Overall the FTSE100 is quite mixed - the key thing is that if there is any weakness, at least there is a lot of Strong Support not far below which should save us from anything really nasty. It is also worth noting that the Pound and Oil seem pretty flat really so they might not impact the FTSE100 much.
Still looking bullish as the Chart below shows.
This still looks Bullish like the FTSE250.
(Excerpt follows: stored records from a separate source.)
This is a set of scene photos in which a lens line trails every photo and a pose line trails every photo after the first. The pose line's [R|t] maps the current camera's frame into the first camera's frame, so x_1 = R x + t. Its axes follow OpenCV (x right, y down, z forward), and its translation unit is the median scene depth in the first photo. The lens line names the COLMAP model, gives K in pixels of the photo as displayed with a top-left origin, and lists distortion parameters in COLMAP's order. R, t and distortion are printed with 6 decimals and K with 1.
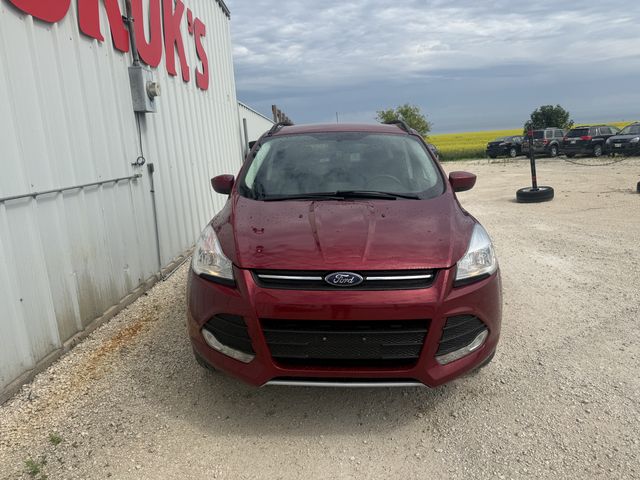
lens RADIAL K [[452.9, 0, 320.0], [0, 452.9, 240.0], [0, 0, 1]] dist [0.004116, -0.001380]
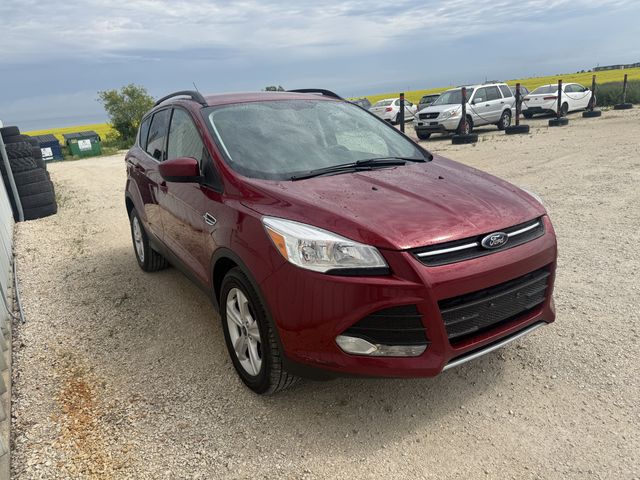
lens RADIAL K [[452.9, 0, 320.0], [0, 452.9, 240.0], [0, 0, 1]] dist [0.004116, -0.001380]
pose [[0.829878, -0.177740, 0.528877, -0.476407], [0.158086, 0.983963, 0.082623, -0.033441], [-0.535081, 0.015041, 0.844667, 0.226939]]
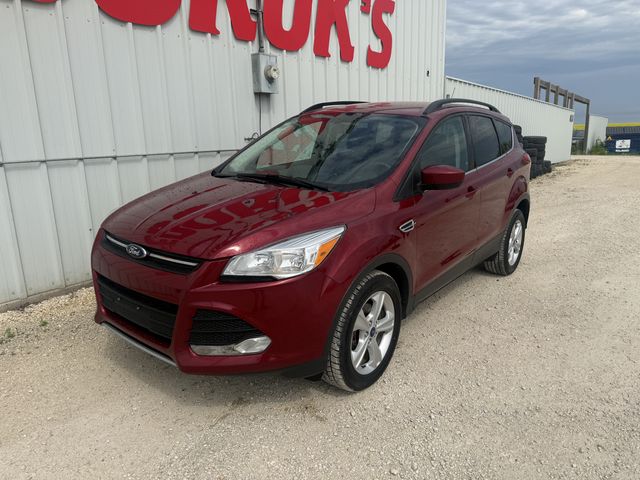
lens RADIAL K [[449.6, 0, 320.0], [0, 449.6, 240.0], [0, 0, 1]] dist [0.065698, -0.091654]
pose [[0.804761, 0.175202, -0.567154, 0.636383], [-0.145584, 0.984524, 0.097558, -0.070309], [0.575470, 0.004058, 0.817813, 0.210164]]
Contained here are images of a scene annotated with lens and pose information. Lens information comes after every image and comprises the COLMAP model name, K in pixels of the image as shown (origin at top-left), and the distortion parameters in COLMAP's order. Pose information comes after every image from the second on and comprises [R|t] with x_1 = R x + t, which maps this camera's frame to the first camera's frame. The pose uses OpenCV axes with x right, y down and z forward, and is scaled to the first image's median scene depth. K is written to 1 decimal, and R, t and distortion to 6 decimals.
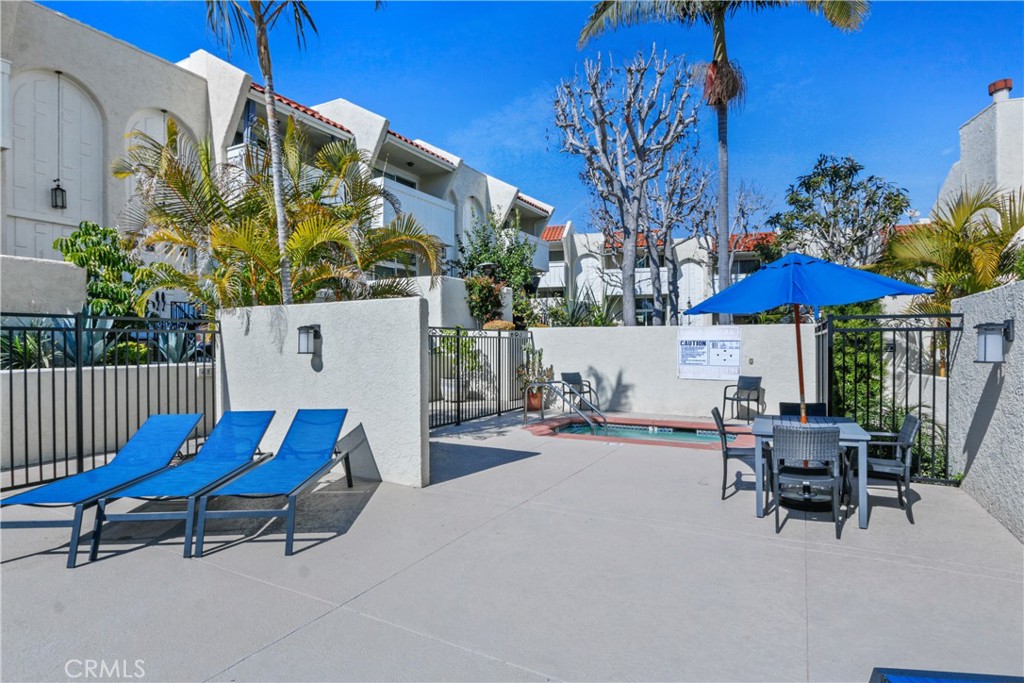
lens RADIAL K [[538.2, 0, 512.0], [0, 538.2, 341.5], [0, 0, 1]] dist [-0.006477, -0.000826]
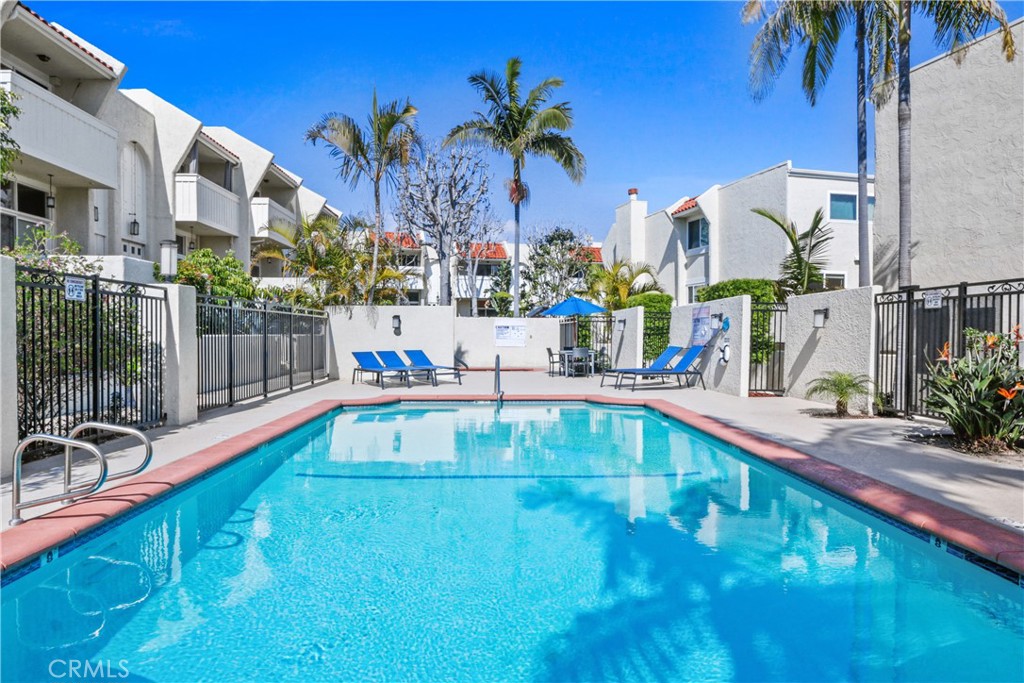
lens RADIAL K [[661.2, 0, 512.0], [0, 661.2, 341.5], [0, 0, 1]] dist [0.000950, 0.000380]
pose [[0.856318, -0.000085, 0.516449, -0.832419], [-0.006277, 0.999924, 0.010573, 0.028226], [-0.516410, -0.012296, 0.856253, -0.995781]]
This one does have a sign that is not so great though. My Yellow Circle is catching a ‘Long Tails Doji’ which was formed on Thursday - this is not necessarily a Reversal Signal but it hints that the move up is waning. However, I see no great issue with this - the SmallCap Index has clearly had a strong run up and it doesn’t hurt to let some ‘heat’ come out of the move and let things calm down a bit so that in effect the Price can ‘regroup’ and then move higher again. Such Retracements are perfectly normal and healthy and we should not fear them.
Pound vs. Dollar
There’s not much to say here - it looks pretty sideways really. There is a lot of Resistance up above around 1.26 to 1.28 and below there is Support at 1.21 to 1.24 ish. Note the 50 and 200 Day Blue Wavy Moving Averages are heading towards one another and I expect we will soon see a Bullish ‘Golden Cross’ which would be bullish for the Pound.
At the moment I am seeing little excitement here and therefore I can’t see the Pound affecting the FTSE100 much. Normally the FTSE100 likes a Weaker Pound.
VIX Volatility Index ‘The Fear Gauge’
This is something which has been confusing me all week. The VIX has spiked (as my Green Circle shows) but the US Indexes are not exactly tanking. It is weird because usually if the VIX spikes like this you would expect the US Stock Indexes to be really ugly and that horrible panicky feeling to be in the Markets - I am seeing and sensing none of this. I don’t get it.
Brent Crude Oil (Spot)
This one is quite interesting. We seem to have 2 Sideways Ranges which are marked by my Green Arrows and my Yellow Arrows. What surprised me was how we dropped back into the lower Range but soon after the Oil Price got back up into the Higher Range. At the moment, it looks like we have topped out at around $57 ish and there is good Support below at about $54. Overall it is pretty Sideways I think and this will therefore most likely have little impact on the FTSE100.
As ever, Big Picture first. Regular Readers will remember this Chart from the last few weeks, and the key thing here is that Long Term Downtrend Line in Red marked with my Red Arrow. In order for the Gold Price to go higher, it needs to break above this Red Line and as we will see on the next Chart, the Price is right on this line now.
The chart below zooms in on the Gold (Spot) Daily Candles and my Green Circle is showing where we are now which is roughly on that Red Long Term Downtrend Line as marked by my Red Arrow. A Break-out over this is what is needed now and I guess a move over about $1310 would show this is clearly broken (and not just a ‘False Breakout’).
My Yellow Circle is hopefully showing how the 50 Day and 200 Day Moving Averages are converging and we could be very near a Bullish ‘Golden Cross’ soon - if we get this, then it will probably confirm a Breakout over that Red Downtrend Line. An interesting Chart this.
That’s it for this week, I hope the Markets swing your way !!